Required action –
Give the lines below again exactly, starting with the line that holds "Södertäljes resa är" and going on through the line that holds "Hur vi når ut".

Working data –
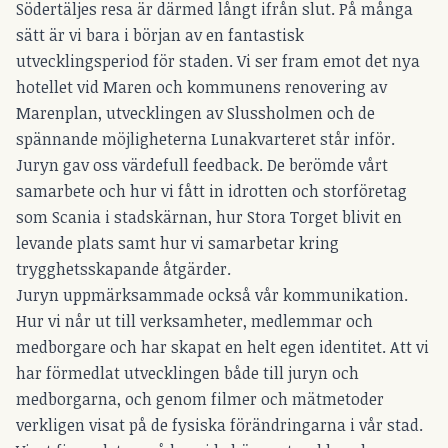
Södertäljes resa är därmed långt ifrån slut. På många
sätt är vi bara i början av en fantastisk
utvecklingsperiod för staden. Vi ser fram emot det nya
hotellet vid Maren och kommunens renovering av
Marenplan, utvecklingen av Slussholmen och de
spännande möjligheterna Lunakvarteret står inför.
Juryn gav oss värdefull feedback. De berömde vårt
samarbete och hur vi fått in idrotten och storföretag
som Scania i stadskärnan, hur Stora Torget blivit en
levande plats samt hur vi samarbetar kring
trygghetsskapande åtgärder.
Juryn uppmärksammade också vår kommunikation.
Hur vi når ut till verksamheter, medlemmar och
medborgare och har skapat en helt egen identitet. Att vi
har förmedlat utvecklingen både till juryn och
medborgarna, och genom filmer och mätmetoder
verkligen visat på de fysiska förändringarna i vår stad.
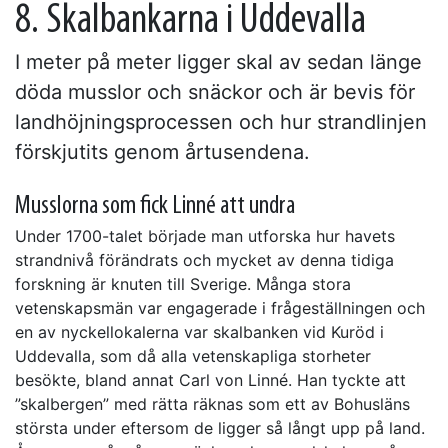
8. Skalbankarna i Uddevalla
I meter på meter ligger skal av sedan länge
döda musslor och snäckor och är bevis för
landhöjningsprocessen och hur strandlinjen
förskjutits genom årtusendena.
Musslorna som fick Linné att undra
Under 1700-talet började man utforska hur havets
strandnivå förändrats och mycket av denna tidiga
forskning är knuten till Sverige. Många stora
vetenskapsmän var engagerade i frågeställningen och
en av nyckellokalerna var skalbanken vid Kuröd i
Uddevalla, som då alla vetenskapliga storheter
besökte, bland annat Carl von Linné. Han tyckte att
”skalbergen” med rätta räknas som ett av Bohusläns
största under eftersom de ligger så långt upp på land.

--

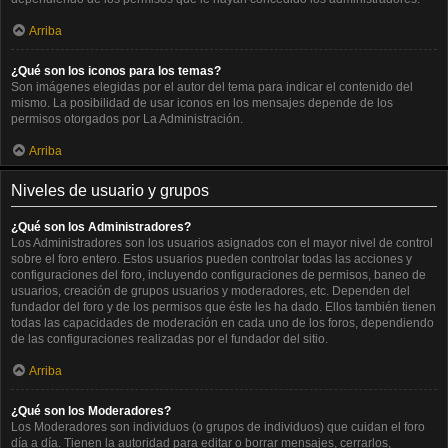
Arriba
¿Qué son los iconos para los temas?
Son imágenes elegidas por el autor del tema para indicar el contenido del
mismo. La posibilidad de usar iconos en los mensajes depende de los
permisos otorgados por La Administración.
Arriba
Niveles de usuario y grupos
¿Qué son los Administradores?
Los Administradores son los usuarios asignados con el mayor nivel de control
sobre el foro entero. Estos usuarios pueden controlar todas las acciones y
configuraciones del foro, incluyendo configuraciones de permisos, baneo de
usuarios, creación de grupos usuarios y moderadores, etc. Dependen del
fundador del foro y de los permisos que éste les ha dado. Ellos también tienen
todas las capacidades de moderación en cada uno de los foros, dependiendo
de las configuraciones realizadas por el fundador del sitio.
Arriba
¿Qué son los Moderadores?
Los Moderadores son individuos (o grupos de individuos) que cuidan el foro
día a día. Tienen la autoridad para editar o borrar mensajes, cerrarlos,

Result of this task –
Södertäljes resa är därmed långt ifrån slut. På många
sätt är vi bara i början av en fantastisk
utvecklingsperiod för staden. Vi ser fram emot det nya
hotellet vid Maren och kommunens renovering av
Marenplan, utvecklingen av Slussholmen och de
spännande möjligheterna Lunakvarteret står inför.
Juryn gav oss värdefull feedback. De berömde vårt
samarbete och hur vi fått in idrotten och storföretag
som Scania i stadskärnan, hur Stora Torget blivit en
levande plats samt hur vi samarbetar kring
trygghetsskapande åtgärder.
Juryn uppmärksammade också vår kommunikation.
Hur vi når ut till verksamheter, medlemmar och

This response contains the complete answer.